Sometime after that, he had to quit working on the farm, but the family stayed in the tenant house and began to pay rent.

Habitat officials recently announced that they would do a "blitz build" because the Sirbaughs' landlord had told them that their rent would increase in November and another couple was interested in the place.

Not so, said the landlord, who declined to be identified.

"We never gave them a notice to move. We didn't know anything about this until we read it in the paper," he said.

"When she (Mrs.
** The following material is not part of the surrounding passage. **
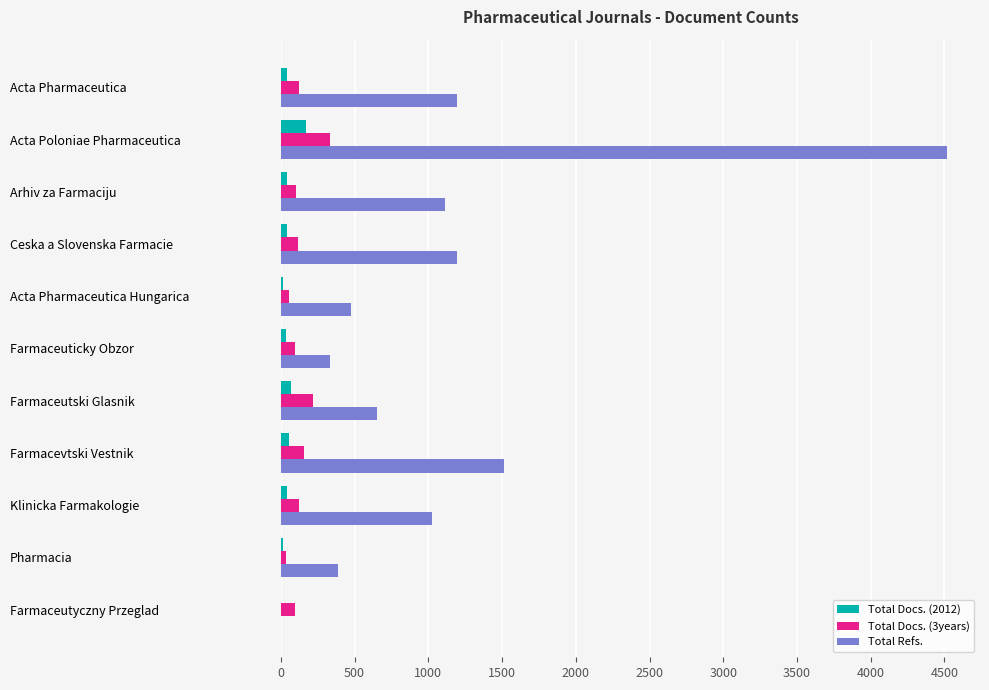

At which label is Total Refs. closest to 2257?

Farmacevtski Vestnik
Sirbaugh) came to pay the rent in September, I told her that if you're going to move in November, that's fine," he said.

They can stay, at the current rent, until their home is completed, he said, adding that there are no hard feelings.

"I liked to see people own their own homes," he said.

But the only way that will happen is if the community comes forward with some cash. The steering committee has asked 50 people, houses of worship and businesses to pledge $1,000 apiece.

I'll be one of those 50 and I've already paid $300 on my pledge. I say that not to brag, but to emphasize that I'm not asking anyone to do anything I wouldn't do myself.

If you can help, please call me at 301-791-7622, e-mail me at, or Sherry Brown Cooper, Habitat's executive director, at

So far, the largest donations have come from the Islamic Society of Western Maryland, which pledged $5,000; St. John's United Church of Christ, which donated $3,457.53; Otterbein United Methodist Church, which donated $1,000; Emmanuel United Methodist Church, which donated $500; Williamsport United Methodist Church, which donated $500; Benevola United Methodist Church, which donated $200; the Church of the Holy Trinity, which donated $186; and St. Joseph's Catholic Church, which donated $185.81.

Thanks to them and to all who've helped so far.

The next meeting of the steering committee of the "House that Faith Built" project will be on Tuesday, Sept. 14, at 6 p.m. at the Church of the Brethren at 15 S. Mulberry St. in Hagerstown.